ANALYSIS: Here Come the Girls

ANALYSIS: Here Come the Girls

Screen Digest analyst Piers Harding-Rolls discusses the ranks of young girl gamers that have prompted growth in the handheld and online gaming markets.

Teens and pre-teens or ‘tweens’ (eight to 12-year-olds) have always had an important role in consuming gaming media, from the very first arcade cabinets and home entertainment systems in the ’70s and ’80s, through to the Nintendo and Sega consoles of the ’90s and more recently the Game Boy and its later iterations.


But following the launch of the PlayStation in the mid-’90s, much of the sector’s expansion was driven by the adoption of consoles and spending on games by older consumers as games became more adult-friendly and increasingly targeted at what was to become known as the ‘core’ gamer – generally male, 18-35 years old and with a large disposable income, much of which was lavished on games.


The release of the PS2 maintained this trend, and the console proved fantastically successful in courting the 18-35 male gamer, while Nintendo’s GameCube failed to realize its ambition of gaining market share through a more kid-oriented offering. Plotting market expansion based on increased gaming by younger consumers seemed to be the wrong strategic move as the market reached the peak of the PS2 cycle during 2004.


Actually, at this time Nintendo, although failing to effectively compete with the adult male-centered home consoles, was already delivering on a strategy to increase kids’ spending on games through its handheld devices. While Sony and Microsoft started a front battling for the ‘core’ gamer, Nintendo maintained a link to its early consoles and new generations of young gamers through its handheld devices.


In its most recent cycle of handheld devices – the DS and DS Lite – Nintendo has successfully delivered on market growth by massively expanding its addressable market. Crucially, much of this expansion has come from the conversion of tween female consumers into device-based gamers. The DS in Europe is a female-dominated platform, with a majority of those female users being teenagers or pre-teens.

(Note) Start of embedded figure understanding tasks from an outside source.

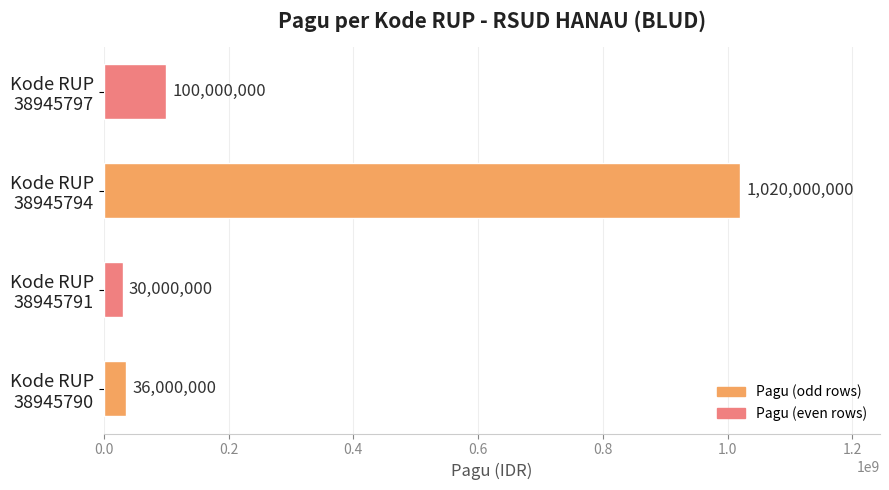

List the labels in order of value, largest first.

Kode RUP
38945794, Kode RUP
38945797, Kode RUP
38945790, Kode RUP
38945791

Girls’ participation in the growing handheld market has propelled the DS towards being the most popular platform in gaming history.

Now, in 2008, it is crystal clear that girls are fast becoming a very important consumer in the gaming market – we could say the girl gamer has come of age.


Their participation in the growing handheld market has propelled the DS towards being the most popular platform in gaming history – recent research from Media Create in Japan indicated that 100 million DS software units have been sold in the territory, all in just three years and five months. While the PS2 has also managed the same feat in recent times, the platform took a further year to reach the same target. Although the DS has a wide spread of users, much of its software has sold to tween female gamers.



While the DS is evidence of mass participation of girls in the device-led games market, there are substantial developments in other areas of the industry that highlight the numbers of young females playing games. Of particular interest is the evolution of the kid-targeted persistent social networking virtual world, or MMOG. Since the early 2000s there has been a steady introduction of sites, including Habbo (formerly Habbo Hotel), Neopets and Club Penguin, that cater to young gamers.


While in traditional MMOGs users are predominantly male, in these social-networking-driven communities the male to female ratio is normally pretty equal, or even sometimes weighted towards the girl gamer. All three of these sites have been hugely popular and also financially successful – so much so in the case of Club Penguin that Disney was prompted to splash $350m in cash acquiring the site (with the contingency for a further $350m based on future earnings) to add to its portfolio of kid-targeted online games and sites.


Aside from these online social worlds targeted at kids in general, there are also plenty of examples of game worlds and sites that are specifically made for girls. Stardoll – a Swedish virtual paper doll site – attracts six million unique users a month and, according to ComScore in August 2007, was the leading destination out of the top 1,000 sites on the web for girls aged nine to 17.


Girl gaming is also being heavily exploited by major toy manufacturers that are seeking to extend toy brands beyond that of the store purchase. Mattel and Ganz have been quick to develop Barbie and Webkinz-based virtual worlds that connect directly and in an ongoing fashion with the girl consumer. The success of these sites is testament to the growing interest in online games from tween girls, and underlines that games are an effective medium to court the young female consumer.


So if the last few years have witnessed the massmarket girl gamer coming of age, which of the TV console manufacturers is best placed to take advantage of this burgeoning opportunity?


Well, it is clear that Nintendo is already delivering on the girl gamer opportunity to a certain degree with the Wii. However, as proven by the amount of girls using the DS, there is further scope for expansion and for home console hardware to align even more strongly with young female consumers. As such, the door is open for all three manufacturers to release content targeted at girls and make more significant inroads into a growing segment of gamers that have yet to be fully addressed by the home console.